A significant number of the glaucoma patients and suspects encountered in clinical practice have narrow angles. Although this is most common in Eastern Asia, particularly among the Chinese population, it is common worldwide, and was long underdiagnosed. Fortunately, that problem has improved significantly in recent years.
These patients may have narrow angles, intermittent angle closure, appositional closure, or closure with the development of peripheral anterior synechiae (PAS), termed chronic angle closure. If glaucomatous damage is present, then angle-closure glaucoma becomes the appropriate term. Angle closure are often caused by abnormalities within the relative or absolute sizes or positions of anterior segment structures, or by abnormal forces within the posterior segment that alter the anatomy of the anterior segment.

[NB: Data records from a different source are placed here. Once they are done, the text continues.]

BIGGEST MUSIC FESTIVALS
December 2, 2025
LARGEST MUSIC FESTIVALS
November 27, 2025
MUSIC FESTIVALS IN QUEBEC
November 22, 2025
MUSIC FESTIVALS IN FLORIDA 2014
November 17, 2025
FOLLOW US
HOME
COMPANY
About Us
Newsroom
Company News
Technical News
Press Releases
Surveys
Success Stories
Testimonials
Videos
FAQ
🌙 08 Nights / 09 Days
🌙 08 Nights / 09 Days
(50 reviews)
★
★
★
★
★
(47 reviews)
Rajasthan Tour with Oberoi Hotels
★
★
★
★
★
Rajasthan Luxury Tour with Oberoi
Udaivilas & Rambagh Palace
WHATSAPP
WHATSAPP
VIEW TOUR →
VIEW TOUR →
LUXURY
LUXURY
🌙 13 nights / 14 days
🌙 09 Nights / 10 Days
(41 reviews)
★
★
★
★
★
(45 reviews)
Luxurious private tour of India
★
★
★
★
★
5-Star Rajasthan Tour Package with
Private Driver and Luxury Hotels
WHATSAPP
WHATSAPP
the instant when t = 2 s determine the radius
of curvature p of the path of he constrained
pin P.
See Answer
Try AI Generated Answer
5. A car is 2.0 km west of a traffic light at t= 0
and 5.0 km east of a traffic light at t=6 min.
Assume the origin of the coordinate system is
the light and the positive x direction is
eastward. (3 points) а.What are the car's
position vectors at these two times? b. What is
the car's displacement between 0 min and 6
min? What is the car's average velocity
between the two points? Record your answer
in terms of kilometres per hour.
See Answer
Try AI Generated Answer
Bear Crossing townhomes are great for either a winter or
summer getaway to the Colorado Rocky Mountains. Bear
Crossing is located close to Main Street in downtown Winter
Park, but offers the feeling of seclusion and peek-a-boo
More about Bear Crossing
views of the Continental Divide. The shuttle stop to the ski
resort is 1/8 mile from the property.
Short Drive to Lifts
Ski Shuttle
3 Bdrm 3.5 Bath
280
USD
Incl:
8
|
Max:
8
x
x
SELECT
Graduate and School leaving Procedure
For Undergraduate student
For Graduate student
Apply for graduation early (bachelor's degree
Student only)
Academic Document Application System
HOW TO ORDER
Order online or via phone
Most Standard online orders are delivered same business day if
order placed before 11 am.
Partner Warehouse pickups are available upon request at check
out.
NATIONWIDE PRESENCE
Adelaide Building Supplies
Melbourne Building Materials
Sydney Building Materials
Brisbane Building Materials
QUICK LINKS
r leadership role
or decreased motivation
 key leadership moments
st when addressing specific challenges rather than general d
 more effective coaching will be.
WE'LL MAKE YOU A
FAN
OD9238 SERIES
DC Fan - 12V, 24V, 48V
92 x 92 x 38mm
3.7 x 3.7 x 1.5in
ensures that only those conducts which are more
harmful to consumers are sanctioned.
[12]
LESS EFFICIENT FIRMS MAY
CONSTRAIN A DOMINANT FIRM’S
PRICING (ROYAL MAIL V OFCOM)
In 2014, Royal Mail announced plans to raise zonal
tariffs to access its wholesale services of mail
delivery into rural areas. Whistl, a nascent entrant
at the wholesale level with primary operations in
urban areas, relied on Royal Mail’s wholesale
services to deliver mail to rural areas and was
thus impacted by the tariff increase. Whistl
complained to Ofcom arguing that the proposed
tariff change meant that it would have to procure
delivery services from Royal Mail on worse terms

Angle-closure mechanisms are divided into four categories, depending on the site of the “force” causing iris apposition to the angle wall:
Relative pupillary block (note that absolute pupillary block, where the iris is totally bound right down to the lens by posterior synechiae, is rare);
Plateau iris, in which the ciliary body is large and/or anteriorly positioned and holds the iris against the trabecular meshwork (termed plateau iris syndrome when it is the cause of persistent appositional closure after the elimination of pupil-lary block by iridotomy);
Lens-induced or lens-related angle closure, in which the lens pushes the ciliary body and iris against the meshwork; and forces posterior to the lens.